INAC apresenta pedido de Amicus Curiae em ação da ANTC contra indicação de parentes de chefes do Poder Executivo nos TCs

O Instituto Não Aceito Corrupção (INAC) apresentou ao Supremo Tribunal de Federal um pedido de ingresso como Amicus Curiae na ADPF 1070, apresentada pela Associação Nacional dos Auditores de Controle Externo dos Tribunais de Contas do Brasil (ANTC). A ação visa a imparcialidade no Controle Externo e tem o objetivo de vedar a nomeação de parentes do Presidente da República, governadores e prefeitos para os cargos de ministro e conselheiro dos Tribunais de Contas. 
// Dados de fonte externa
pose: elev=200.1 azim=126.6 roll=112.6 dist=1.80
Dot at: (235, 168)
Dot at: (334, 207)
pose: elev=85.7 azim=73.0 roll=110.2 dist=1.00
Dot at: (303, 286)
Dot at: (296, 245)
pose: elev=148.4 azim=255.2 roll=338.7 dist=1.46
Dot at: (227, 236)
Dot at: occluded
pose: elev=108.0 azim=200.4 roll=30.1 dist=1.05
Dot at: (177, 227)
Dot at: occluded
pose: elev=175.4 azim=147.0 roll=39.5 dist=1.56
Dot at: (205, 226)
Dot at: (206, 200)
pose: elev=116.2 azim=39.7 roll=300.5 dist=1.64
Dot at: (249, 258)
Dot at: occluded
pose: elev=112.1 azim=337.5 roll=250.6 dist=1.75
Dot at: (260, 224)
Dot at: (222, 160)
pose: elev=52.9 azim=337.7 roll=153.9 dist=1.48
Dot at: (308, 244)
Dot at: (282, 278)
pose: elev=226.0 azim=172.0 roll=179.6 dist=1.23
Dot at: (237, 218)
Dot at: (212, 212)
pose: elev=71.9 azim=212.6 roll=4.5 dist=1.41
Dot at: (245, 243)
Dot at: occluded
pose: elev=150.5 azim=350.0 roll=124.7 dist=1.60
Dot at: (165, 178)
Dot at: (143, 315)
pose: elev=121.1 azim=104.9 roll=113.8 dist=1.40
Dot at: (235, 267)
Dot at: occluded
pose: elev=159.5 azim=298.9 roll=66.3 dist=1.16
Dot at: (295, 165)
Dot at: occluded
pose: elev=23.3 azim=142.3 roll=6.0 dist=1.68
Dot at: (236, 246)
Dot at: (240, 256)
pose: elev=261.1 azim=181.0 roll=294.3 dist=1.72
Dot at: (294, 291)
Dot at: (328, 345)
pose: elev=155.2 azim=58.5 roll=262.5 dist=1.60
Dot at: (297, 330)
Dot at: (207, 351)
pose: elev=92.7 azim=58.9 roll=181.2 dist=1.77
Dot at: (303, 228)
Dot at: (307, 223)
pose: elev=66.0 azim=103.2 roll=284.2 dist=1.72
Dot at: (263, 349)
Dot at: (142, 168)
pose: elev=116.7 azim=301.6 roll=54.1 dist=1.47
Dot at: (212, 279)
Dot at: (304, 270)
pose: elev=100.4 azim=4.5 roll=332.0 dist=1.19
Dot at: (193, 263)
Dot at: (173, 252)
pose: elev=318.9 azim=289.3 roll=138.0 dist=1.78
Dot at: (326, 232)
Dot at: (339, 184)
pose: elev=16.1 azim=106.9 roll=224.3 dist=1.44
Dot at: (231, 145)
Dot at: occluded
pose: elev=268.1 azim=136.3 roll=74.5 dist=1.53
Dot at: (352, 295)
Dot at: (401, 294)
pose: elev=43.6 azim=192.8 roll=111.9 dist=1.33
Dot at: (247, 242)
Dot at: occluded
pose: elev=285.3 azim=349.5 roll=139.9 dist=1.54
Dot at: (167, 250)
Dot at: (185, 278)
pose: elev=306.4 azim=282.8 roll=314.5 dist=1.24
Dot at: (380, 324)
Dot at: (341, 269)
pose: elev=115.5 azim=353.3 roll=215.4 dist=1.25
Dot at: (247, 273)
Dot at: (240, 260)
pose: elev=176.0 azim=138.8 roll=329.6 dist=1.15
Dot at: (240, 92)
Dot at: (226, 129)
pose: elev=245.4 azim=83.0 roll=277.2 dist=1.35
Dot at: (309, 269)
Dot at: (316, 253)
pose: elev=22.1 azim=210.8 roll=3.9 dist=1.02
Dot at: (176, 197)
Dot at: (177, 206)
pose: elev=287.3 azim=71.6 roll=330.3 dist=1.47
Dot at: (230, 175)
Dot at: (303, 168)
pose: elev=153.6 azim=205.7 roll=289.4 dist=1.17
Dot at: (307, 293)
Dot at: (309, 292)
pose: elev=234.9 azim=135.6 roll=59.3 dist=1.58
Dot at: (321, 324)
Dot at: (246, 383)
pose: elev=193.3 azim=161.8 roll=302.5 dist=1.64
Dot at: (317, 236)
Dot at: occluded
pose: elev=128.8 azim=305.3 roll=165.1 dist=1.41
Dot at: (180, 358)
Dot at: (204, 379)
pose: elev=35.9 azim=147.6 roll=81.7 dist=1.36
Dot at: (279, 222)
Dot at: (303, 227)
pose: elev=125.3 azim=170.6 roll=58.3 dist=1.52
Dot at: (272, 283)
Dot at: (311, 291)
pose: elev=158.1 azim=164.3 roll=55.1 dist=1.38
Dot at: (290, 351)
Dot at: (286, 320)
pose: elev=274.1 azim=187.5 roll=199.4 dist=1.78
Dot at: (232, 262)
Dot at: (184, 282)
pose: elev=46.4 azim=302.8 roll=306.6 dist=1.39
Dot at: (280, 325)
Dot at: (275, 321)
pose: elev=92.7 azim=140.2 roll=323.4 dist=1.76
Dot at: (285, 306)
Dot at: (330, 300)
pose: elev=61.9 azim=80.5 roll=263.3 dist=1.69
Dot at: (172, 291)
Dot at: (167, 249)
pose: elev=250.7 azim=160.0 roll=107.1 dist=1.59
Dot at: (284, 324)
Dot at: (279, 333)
O INAC é uma associação civil, nacional e apartidária, fundada em 2015. A entidade foi idealizada pelo então Promotor de Justiça Roberto Livianu, que capitaneou a articulação de um grupo de trinta e dois cidadãos, visando concentrar esforços estruturados e focalizados no combate inteligente e estratégico da corrupção. 

Na petição, o INAC afirma que tem o propósito de trazer importantes subsídios para o julgamento do caso, “haja vista que a prática de nepotismo no âmbito dos Tribunais de Contas pode ser um fator de propagação de atos de corrupção”.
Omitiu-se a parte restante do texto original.